Directive:
Copy out, word for word, the lines of the records that begin with the line containing "Kiến thức mới nhất" and run through the end of the records, including both of those end lines.

Exercise inputs:
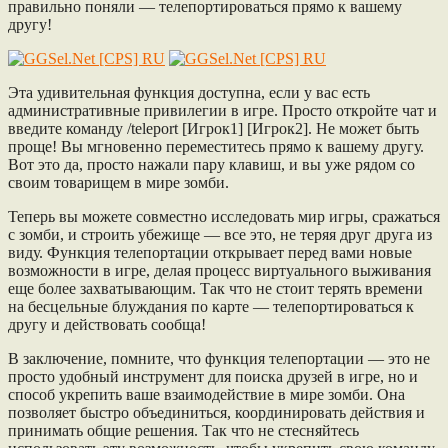
правильно поняли — телепортироваться прямо к вашему
другу!
Эта удивительная функция доступна, если у вас есть
административные привилегии в игре. Просто откройте чат и
введите команду /teleport [Игрок1] [Игрок2]. Не может быть
проще! Вы мгновенно переместитесь прямо к вашему другу.
Вот это да, просто нажали пару клавиш, и вы уже рядом со
своим товарищем в мире зомби.
Теперь вы можете совместно исследовать мир игры, сражаться
с зомби, и строить убежище — все это, не теряя друг друга из
виду. Функция телепортации открывает перед вами новые
возможности в игре, делая процесс виртуального выживания
еще более захватывающим. Так что не стоит терять времени
на бесцельные блуждания по карте — телепортироваться к
другу и действовать сообща!
В заключение, помните, что функция телепортации — это не
просто удобный инструмент для поиска друзей в игре, но и
способ укрепить ваше взаимодействие в мире зомби. Она
позволяет быстро объединиться, координировать действия и
принимать общие решения. Так что не стесняйтесь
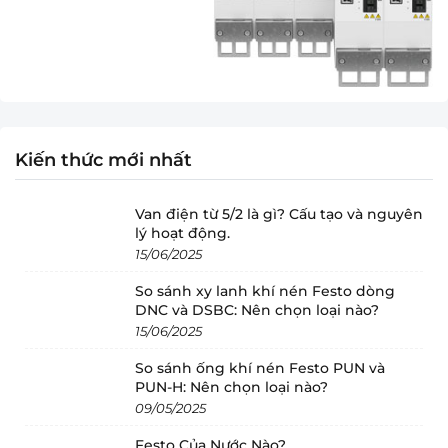
Kiến thức mới nhất
Van điện từ 5/2 là gì? Cấu tạo và nguyên
lý hoạt động.
15/06/2025
So sánh xy lanh khí nén Festo dòng
DNC và DSBC: Nên chọn loại nào?
15/06/2025
So sánh ống khí nén Festo PUN và
PUN-H: Nên chọn loại nào?
09/05/2025
Festo Của Nước Nào?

Solution to the problem:
Kiến thức mới nhất
Van điện từ 5/2 là gì? Cấu tạo và nguyên
lý hoạt động.
15/06/2025
So sánh xy lanh khí nén Festo dòng
DNC và DSBC: Nên chọn loại nào?
15/06/2025
So sánh ống khí nén Festo PUN và
PUN-H: Nên chọn loại nào?
09/05/2025
Festo Của Nước Nào?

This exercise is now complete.